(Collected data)
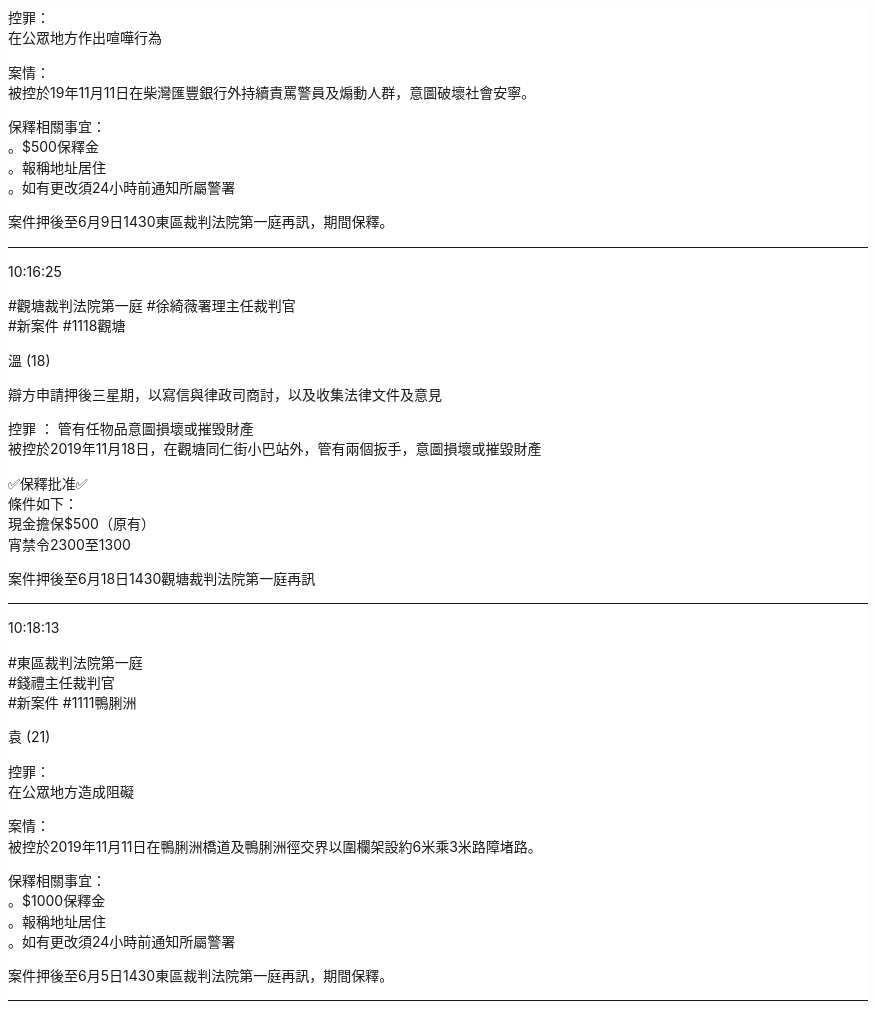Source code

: 控罪：  
在公眾地方作出喧嘩行為  
  
案情：  
被控於19年11月11日在柴灣匯豐銀行外持續責罵警員及煽動人群，意圖破壞社會安寧。  
  
保釋相關事宜：  
。$500保釋金  
。報稱地址居住  
。如有更改須24小時前通知所屬警署  
  
案件押後至6月9日1430東區裁判法院第一庭再訊，期間保釋。

---
      
10:16:25



\#觀塘裁判法院第一庭 \#徐綺薇署理主任裁判官  
\#新案件 \#1118觀塘  
  
溫 (18)  
  
辯方申請押後三星期，以寫信與律政司商討，以及收集法律文件及意見  
  
控罪 ： 管有任物品意圖損壞或摧毁財產  
被控於2019年11月18日，在觀塘同仁街小巴站外，管有兩個扳手，意圖損壞或摧毀財產  
  
✅保釋批准✅  
條件如下：  
現金擔保$500（原有）  
宵禁令2300至1300  
  
案件押後至6月18日1430觀塘裁判法院第一庭再訊

---
      
10:18:13



\#東區裁判法院第一庭  
\#錢禮主任裁判官  
\#新案件 \#1111鴨脷洲  
  
袁 (21)  
  
控罪：  
在公眾地方造成阻礙  
  
案情：  
被控於2019年11月11日在鴨脷洲橋道及鴨脷洲徑交界以圍欄架設約6米乘3米路障堵路。  
  
保釋相關事宜：  
。$1000保釋金  
。報稱地址居住  
。如有更改須24小時前通知所屬警署  
  
案件押後至6月5日1430東區裁判法院第一庭再訊，期間保釋。

---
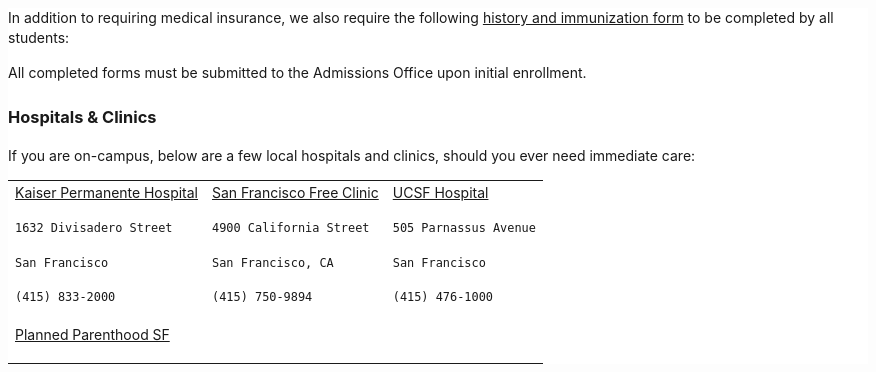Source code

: In addition to requiring medical insurance, we also require the following [history and immunization form](https://make.sc/makeschool_medicalforms) to be completed by all students:

All completed forms must be submitted to the Admissions Office upon initial enrollment.


### Hospitals & Clinics

If you are on-campus, below are a few local hospitals and clinics, should you ever need immediate care:


<table>
  <tr>
   <td>
    <a href="https://healthy.kaiserpermanente.org/health/care/poc/!ut/p/a1/dY_BToQwEIafZQ8clxmoEvQGmDUtoq7rKvZiCgulESnp1iW8vUD0sInObTLf_01-4JAD78RJSWGV7kQ77zx437DdQxx7EWLMLpBm0f3TJWOI6AEDLltdLOibb7Ikk8B7YZu16moNea_L-dJY21876GAtStUqO64PylSl1WZ0ELg6QO4hEj-c4agrSDhpTFVXpjLul5nss-G4KIZhcKXWsq3cUn9O8T8ijT5ayM9JeAV-Xifckxuk-2STBFs6_ccfAAndLsDtY4BIw_Q5fblKCaL_C_wzEUL_wYuRtKe7ekdltFp9AyuI7Yw!/dl5/d5/L2dBISEvZ0FBIS9nQSEh/">Kaiser Permanente Hospital</a>
<p>

    1632 Divisadero Street
<p>

    San Francisco
<p>

    (415) 833-2000
   </td>
   <td>
    <a href="https://sffc.org/">San Francisco Free Clinic</a>
<p>

    4900 California Street
<p>

    San Francisco, CA
<p>

    (415) 750-9894
   </td>
   <td>
    <a href="https://www.ucsfhealth.org/">UCSF Hospital</a>
<p>

    505 Parnassus Avenue
<p>

    San Francisco
<p>

    (415) 476-1000
   </td>
  </tr>
  <tr>
   <td>
    <a href="https://www.plannedparenthood.org/health-center/california/san-francisco/94110/san-francisco-health-center-3997-90200?utm_campaign=san-francisco-health-center&utm_medium=organic&utm_source=local-listing">Planned Parenthood SF</a>
<p>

(Task goal):
Count the lines in the data above that contain the string "href", where case counts. Give only the number.

(Result):
4